Data to use:
• • • • • • •

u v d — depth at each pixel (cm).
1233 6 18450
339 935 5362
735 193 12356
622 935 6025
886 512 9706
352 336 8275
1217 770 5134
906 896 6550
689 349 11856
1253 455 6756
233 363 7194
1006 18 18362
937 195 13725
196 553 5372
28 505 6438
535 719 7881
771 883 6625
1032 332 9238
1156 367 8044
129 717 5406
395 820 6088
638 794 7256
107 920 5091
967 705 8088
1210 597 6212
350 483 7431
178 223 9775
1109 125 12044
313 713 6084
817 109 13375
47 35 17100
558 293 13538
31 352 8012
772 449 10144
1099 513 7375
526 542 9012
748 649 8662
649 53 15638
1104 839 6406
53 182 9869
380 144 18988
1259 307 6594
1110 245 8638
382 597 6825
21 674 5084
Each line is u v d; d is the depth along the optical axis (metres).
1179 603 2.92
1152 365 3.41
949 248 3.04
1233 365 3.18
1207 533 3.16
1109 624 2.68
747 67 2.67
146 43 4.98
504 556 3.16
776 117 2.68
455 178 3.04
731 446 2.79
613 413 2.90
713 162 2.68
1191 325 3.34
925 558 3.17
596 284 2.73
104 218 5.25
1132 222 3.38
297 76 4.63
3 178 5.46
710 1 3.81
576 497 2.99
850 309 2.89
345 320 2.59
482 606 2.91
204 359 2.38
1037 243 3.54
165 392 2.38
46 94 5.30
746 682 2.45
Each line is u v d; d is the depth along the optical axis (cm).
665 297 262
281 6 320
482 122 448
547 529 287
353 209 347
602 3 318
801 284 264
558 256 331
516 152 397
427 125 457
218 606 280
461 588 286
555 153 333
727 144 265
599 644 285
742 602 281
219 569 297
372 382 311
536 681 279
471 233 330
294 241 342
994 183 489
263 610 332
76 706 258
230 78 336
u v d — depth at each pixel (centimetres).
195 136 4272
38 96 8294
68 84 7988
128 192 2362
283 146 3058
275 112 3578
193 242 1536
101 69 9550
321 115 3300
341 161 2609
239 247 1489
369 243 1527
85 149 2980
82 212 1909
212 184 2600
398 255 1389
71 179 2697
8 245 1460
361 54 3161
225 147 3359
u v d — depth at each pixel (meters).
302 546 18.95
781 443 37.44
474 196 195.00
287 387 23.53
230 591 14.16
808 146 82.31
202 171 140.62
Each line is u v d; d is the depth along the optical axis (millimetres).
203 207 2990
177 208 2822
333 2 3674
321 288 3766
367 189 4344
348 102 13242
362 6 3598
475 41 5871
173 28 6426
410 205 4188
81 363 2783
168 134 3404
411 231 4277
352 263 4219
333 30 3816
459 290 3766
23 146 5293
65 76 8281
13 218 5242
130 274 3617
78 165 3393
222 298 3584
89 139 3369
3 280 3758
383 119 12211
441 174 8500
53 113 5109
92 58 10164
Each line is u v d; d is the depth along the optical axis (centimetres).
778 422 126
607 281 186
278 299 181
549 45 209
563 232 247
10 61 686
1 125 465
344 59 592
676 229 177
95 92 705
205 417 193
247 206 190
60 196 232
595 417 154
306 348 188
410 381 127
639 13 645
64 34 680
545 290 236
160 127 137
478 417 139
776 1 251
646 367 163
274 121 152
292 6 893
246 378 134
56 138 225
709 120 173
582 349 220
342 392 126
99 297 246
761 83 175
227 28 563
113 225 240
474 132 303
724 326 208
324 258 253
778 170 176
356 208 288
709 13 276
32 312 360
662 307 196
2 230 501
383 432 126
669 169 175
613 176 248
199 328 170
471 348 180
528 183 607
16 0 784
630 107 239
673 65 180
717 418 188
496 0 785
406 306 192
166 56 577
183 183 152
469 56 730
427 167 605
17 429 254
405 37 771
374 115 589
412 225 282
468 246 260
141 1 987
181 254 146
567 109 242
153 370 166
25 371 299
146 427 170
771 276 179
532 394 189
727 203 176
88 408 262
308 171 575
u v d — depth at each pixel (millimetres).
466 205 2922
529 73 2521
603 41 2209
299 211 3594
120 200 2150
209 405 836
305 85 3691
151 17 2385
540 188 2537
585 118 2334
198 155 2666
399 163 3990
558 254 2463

• • • • • • •

Exercise description: Write out every entry again exactly, please, with nothing missing.

Expected answer:
u v d — depth at each pixel (cm).
1233 6 18450
339 935 5362
735 193 12356
622 935 6025
886 512 9706
352 336 8275
1217 770 5134
906 896 6550
689 349 11856
1253 455 6756
233 363 7194
1006 18 18362
937 195 13725
196 553 5372
28 505 6438
535 719 7881
771 883 6625
1032 332 9238
1156 367 8044
129 717 5406
395 820 6088
638 794 7256
107 920 5091
967 705 8088
1210 597 6212
350 483 7431
178 223 9775
1109 125 12044
313 713 6084
817 109 13375
47 35 17100
558 293 13538
31 352 8012
772 449 10144
1099 513 7375
526 542 9012
748 649 8662
649 53 15638
1104 839 6406
53 182 9869
380 144 18988
1259 307 6594
1110 245 8638
382 597 6825
21 674 5084
Each line is u v d; d is the depth along the optical axis (metres).
1179 603 2.92
1152 365 3.41
949 248 3.04
1233 365 3.18
1207 533 3.16
1109 624 2.68
747 67 2.67
146 43 4.98
504 556 3.16
776 117 2.68
455 178 3.04
731 446 2.79
613 413 2.90
713 162 2.68
1191 325 3.34
925 558 3.17
596 284 2.73
104 218 5.25
1132 222 3.38
297 76 4.63
3 178 5.46
710 1 3.81
576 497 2.99
850 309 2.89
345 320 2.59
482 606 2.91
204 359 2.38
1037 243 3.54
165 392 2.38
46 94 5.30
746 682 2.45
Each line is u v d; d is the depth along the optical axis (cm).
665 297 262
281 6 320
482 122 448
547 529 287
353 209 347
602 3 318
801 284 264
558 256 331
516 152 397
427 125 457
218 606 280
461 588 286
555 153 333
727 144 265
599 644 285
742 602 281
219 569 297
372 382 311
536 681 279
471 233 330
294 241 342
994 183 489
263 610 332
76 706 258
230 78 336
u v d — depth at each pixel (centimetres).
195 136 4272
38 96 8294
68 84 7988
128 192 2362
283 146 3058
275 112 3578
193 242 1536
101 69 9550
321 115 3300
341 161 2609
239 247 1489
369 243 1527
85 149 2980
82 212 1909
212 184 2600
398 255 1389
71 179 2697
8 245 1460
361 54 3161
225 147 3359
u v d — depth at each pixel (meters).
302 546 18.95
781 443 37.44
474 196 195.00
287 387 23.53
230 591 14.16
808 146 82.31
202 171 140.62
Each line is u v d; d is the depth along the optical axis (millimetres).
203 207 2990
177 208 2822
333 2 3674
321 288 3766
367 189 4344
348 102 13242
362 6 3598
475 41 5871
173 28 6426
410 205 4188
81 363 2783
168 134 3404
411 231 4277
352 263 4219
333 30 3816
459 290 3766
23 146 5293
65 76 8281
13 218 5242
130 274 3617
78 165 3393
222 298 3584
89 139 3369
3 280 3758
383 119 12211
441 174 8500
53 113 5109
92 58 10164
Each line is u v d; d is the depth along the optical axis (centimetres).
778 422 126
607 281 186
278 299 181
549 45 209
563 232 247
10 61 686
1 125 465
344 59 592
676 229 177
95 92 705
205 417 193
247 206 190
60 196 232
595 417 154
306 348 188
410 381 127
639 13 645
64 34 680
545 290 236
160 127 137
478 417 139
776 1 251
646 367 163
274 121 152
292 6 893
246 378 134
56 138 225
709 120 173
582 349 220
342 392 126
99 297 246
761 83 175
227 28 563
113 225 240
474 132 303
724 326 208
324 258 253
778 170 176
356 208 288
709 13 276
32 312 360
662 307 196
2 230 501
383 432 126
669 169 175
613 176 248
199 328 170
471 348 180
528 183 607
16 0 784
630 107 239
673 65 180
717 418 188
496 0 785
406 306 192
166 56 577
183 183 152
469 56 730
427 167 605
17 429 254
405 37 771
374 115 589
412 225 282
468 246 260
141 1 987
181 254 146
567 109 242
153 370 166
25 371 299
146 427 170
771 276 179
532 394 189
727 203 176
88 408 262
308 171 575
u v d — depth at each pixel (millimetres).
466 205 2922
529 73 2521
603 41 2209
299 211 3594
120 200 2150
209 405 836
305 85 3691
151 17 2385
540 188 2537
585 118 2334
198 155 2666
399 163 3990
558 254 2463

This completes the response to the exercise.